TOPEKA — A Kansas property tax bill amended with bipartisan support in the Senate ran into trouble Thursday in the House, with one lawmaker saying that passing it without further review would be akin to boarding the Titanic.
House Bill 2313 began as a measure that expanded a law exempted Kansans in the military from paying property taxes on two vehicles, and it passed the House without opposition. The bill was modified in the Senate to include provisions to help retirees struggling to afford their homes, renew a public school funding tax levy and provide financial relief for smaller retailers hurt by temporary shutdown orders during the pandemic.
During an informational hearing in the House Taxation Committee, several legislators expressed displeasure that major amendments were given to them in the waning days of the session. While some pushed back against the idea of “kicking the can down the road,” the committee and subsequently the House chose not to concur with the Senate’s proposal.
“I am frustrated and tired that every year during veto session, we get a bill sent over to us from the Senate and they say, take it or leave it,” said Rep Jim Gartner, D-Topeka. “I’m upset because that’s not the way this process works, and we should take time. This is a complicated bill, and the Senate gives it to us on day, what, 86?”
On a voice vote, the House requested that a conference committee be established to sort out differences in the approach to the issue. With the session expected to end this week, it appears unlikely there will be time for the two sides to reach an agreement.
The bill would require a property tax refund from state and county governments to support certain small businesses forced to close, limit capacity or cut hours amid the COVID-19 pandemic. Larger retailers who were able to remain open — like grocery, liquor and hardware stores — would not qualify for the tax break.
To be considered for the tax break, businesses could have had no more than $2.5 million in annual revenue. Eligible businesses also could not have accepted more than $150,000 in other pandemic financial relief funds.
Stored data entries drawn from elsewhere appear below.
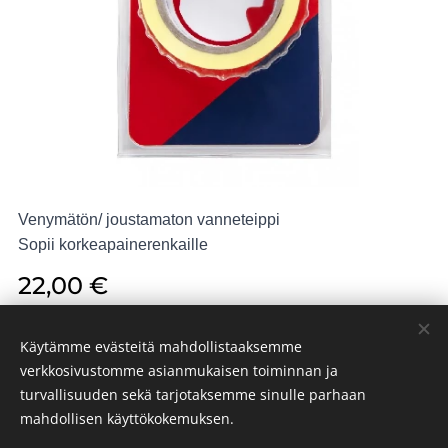
Venymätön/ joustamaton vanneteippi
Sopii korkeapainerenkaille
22,00
€
Käytämme evästeitä mahdollistaaksemme
verkkosivustomme asianmukaisen toiminnan ja
turvallisuuden sekä tarjotaksemme sinulle parhaan
PR BIKES 2024
Evästeet
mahdollisen käyttökokemuksen.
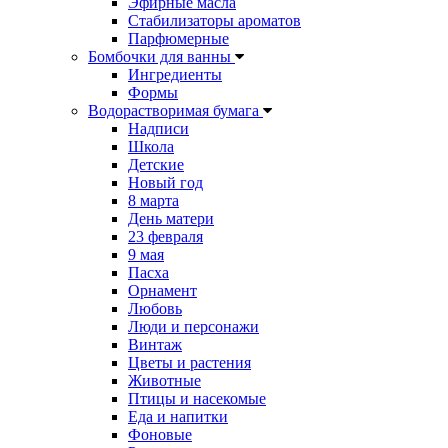
Эфирные масла
Стабилизаторы ароматов
Парфюмерные
Бомбочки для ванны
Ингредиенты
Формы
Водорастворимая бумага
Надписи
Школа
Детские
Новый год
8 марта
День матери
23 февраля
9 мая
Пасха
Орнамент
Любовь
Люди и персонажи
Винтаж
Цветы и растения
Животные
Птицы и насекомые
Еда и напитки
Фоновые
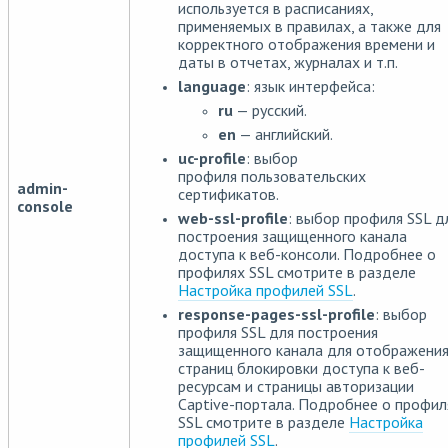
используется в расписаниях,
применяемых в правилах, а также для
корректного отображения времени и
даты в отчетах, журналах и т.п.
language
: язык интерфейса:
ru
— русский.
en
— английский.
uc-profile
: выбор
профиля пользовательских
admin-
сертификатов.
console
web-ssl-profile
: выбор профиля SSL д
построения защищенного канала
доступа к веб-консоли. Подробнее о
профилях SSL смотрите в разделе
Настройка профилей SSL
.
response-pages-ssl-profile
: выбор
профиля SSL для построения
защищенного канала для отображени
страниц блокировки доступа к веб-
ресурсам и страницы авторизации
Captive-портала. Подробнее о профил
SSL смотрите в разделе
Настройка
профилей SSL
.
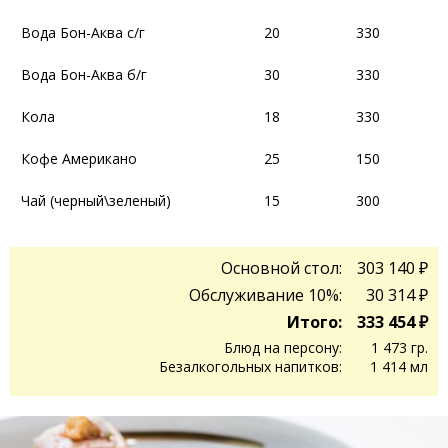
Вода Бон-Аква с/г
Вода Бон-Аква с/г
20
20
330
330
Вода Бон-Аква б/г
Вода Бон-Аква б/г
30
30
330
330
Кола
Кола
18
18
330
330
Кофе Американо
Кофе Американо
25
25
150
150
Чай (черный\зеленый)
Чай (черный\зеленый)
15
15
300
300
Основной стол:
303 140 ₽
Обслуживание 10%:
30 314 ₽
Итого:
333 454 ₽
Блюд на персону:
1 473 гр.
Безалкогольных напитков:
1 414 мл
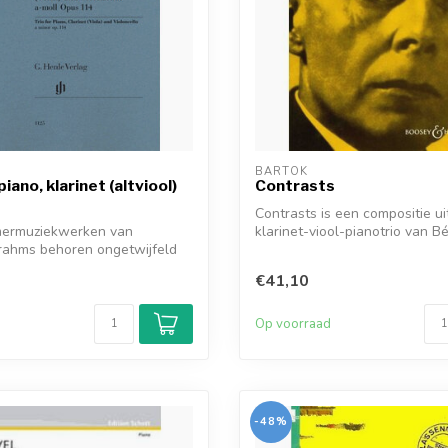
BARTOK
piano, klarinet (altviool)
Contrasts
Contrasts is een compositie u
mermuziekwerken van
klarinet-viool-pianotrio van Bél
rahms behoren ongetwijfeld
 ...
€41,10
d
Op voorraad
-48%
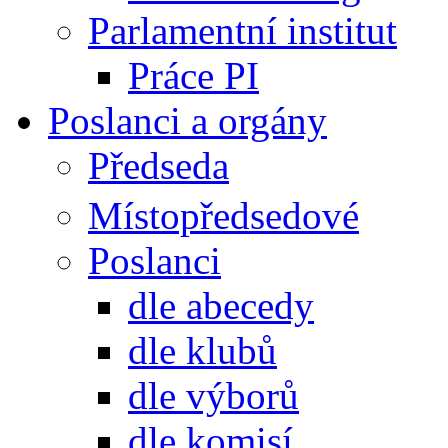
Parlamentní institut
Práce PI
Poslanci a orgány
Předseda
Místopředsedové
Poslanci
dle abecedy
dle klubů
dle výborů
dle komisí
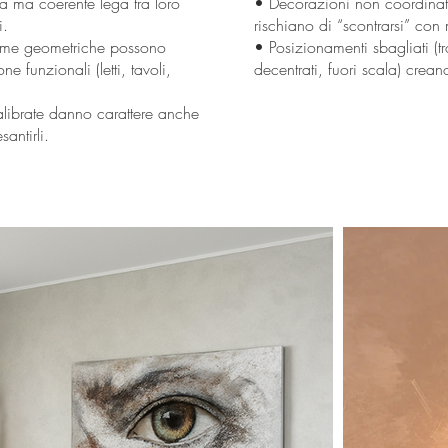
ta ma coerente lega tra loro
• Decorazioni non coordinate
i.
rischiano di “scontrarsi” con m
orme geometriche possono
• Posizionamenti sbagliati (t
e funzionali (letti, tavoli,
decentrati, fuori scala) crean
librate danno carattere anche
antirli.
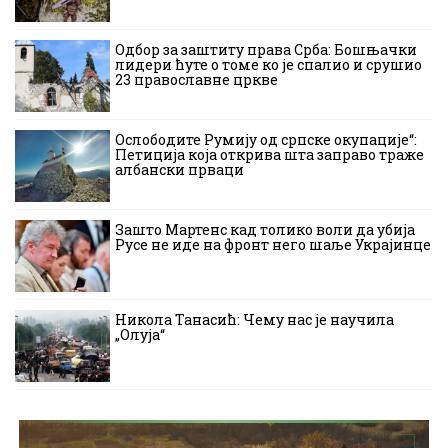
Одбор за заштиту права Срба: Бошњачки
лидери ћуте о томе ко је спалио и срушио
23 православне цркве
Ослободите Румију од српске окупације“:
Петиција која открива шта заправо траже
албански прваци
Зашто Мартенс кад толико воли да убија
Русе не иде на фронт него шаље Украјинце
Никола Танасић: Чему нас је научила
„Олуја“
The individual benefit to each business under the program would be capped at $7,500 per year.
In the first year, the property tax refunds would cost the state treasury an estimated $29.7 million and counties a total of $14.6 million. The estimated cost the second year would fall to $16.6 million from the state and $8.2 million for counties.
The tax bundle was further amended to include a provision proposed by Sen. Tom Holland, a Baldwin City Democrat, that would provide qualifying Kansans over the age of 65 and disabled veterans with household incomes of less than $75,000 a property tax freeze. The “golden years” tax measure would refund a portion of property taxes paid equal to the total property tax increase.
The maximum amount of any refund would be $5,000. Holland estimated the cost to the state at $1 million in 2022 and about $14 million by 2024.
Another section of the bill mandated city, county and state governments waive property taxes after Jan. 1, 2022, for any business forced to close during a government-declared disaster.
Representatives of the Kansas Association of Counties and the League of Municipalities cautioned the House tax panel of the chilling effects this new section could have for future disaster response.
“This is a huge bill in front of you guys with a huge fiscal note for the state and for counties, huge policy implications with it,” said Trey Cocking, deputy director of the Kansas League of Municipalities. “I would just ask you guys to tread carefully and don’t do something that’s going to impair us in the future.”
An extension of the full 20-mill property tax levy that generates $750 million annually for K-12 public schools was also added to the bill to appeal to skeptical legislators.
The Senate approved the bill by a vote of 33 to 6.
Rep. Ken Corbet, a Topeka Republican, acknowledged some provisions added by the Senate were not up to snuff, but said following a pandemic that saw many businesses and individuals suffer financially, it was imperative to act.
“I get kind of perturbed about whining about who’s going to pay for what, when the poor person had a business, had to prepay their sales tax; take their property tax from them. They had no income,” Corbet said. “They’re trying just to stay alive in this state. I think sometimes we forget why we’re here.”
However, Rep. Stephanie Clayton, D-Overland Park, was not as eager to accept the Senate’s provisions without further vetting. She said the House should not let their colleagues across the rotunda dictate their tax stances just because a few positive measures were stuffed into the bundle of tax legislation.
She said many of her constituents told her they have done well with the federal relief aid they received.
“I understand the motives of the Senate, but I think that, again, more study about cross-references of the types of federal benefits that a lot of these businesses are getting,” Clayton said. “I just don’t know if they really are hurting as much as we think they are and if this is really just an excuse to bust our budget.”
Rep. Jim Kelly, R-Independence, concurred with Gartner and Clayton on concerns over some amendments to the bill. He urged caution.
“I think it may be boarding the Titanic, and there are some things in this bill that are the iceberg that will take it down,” Kelly said. “I too think there’s a few things in here that need a lot more study and vetting before we jump on the Titanic.”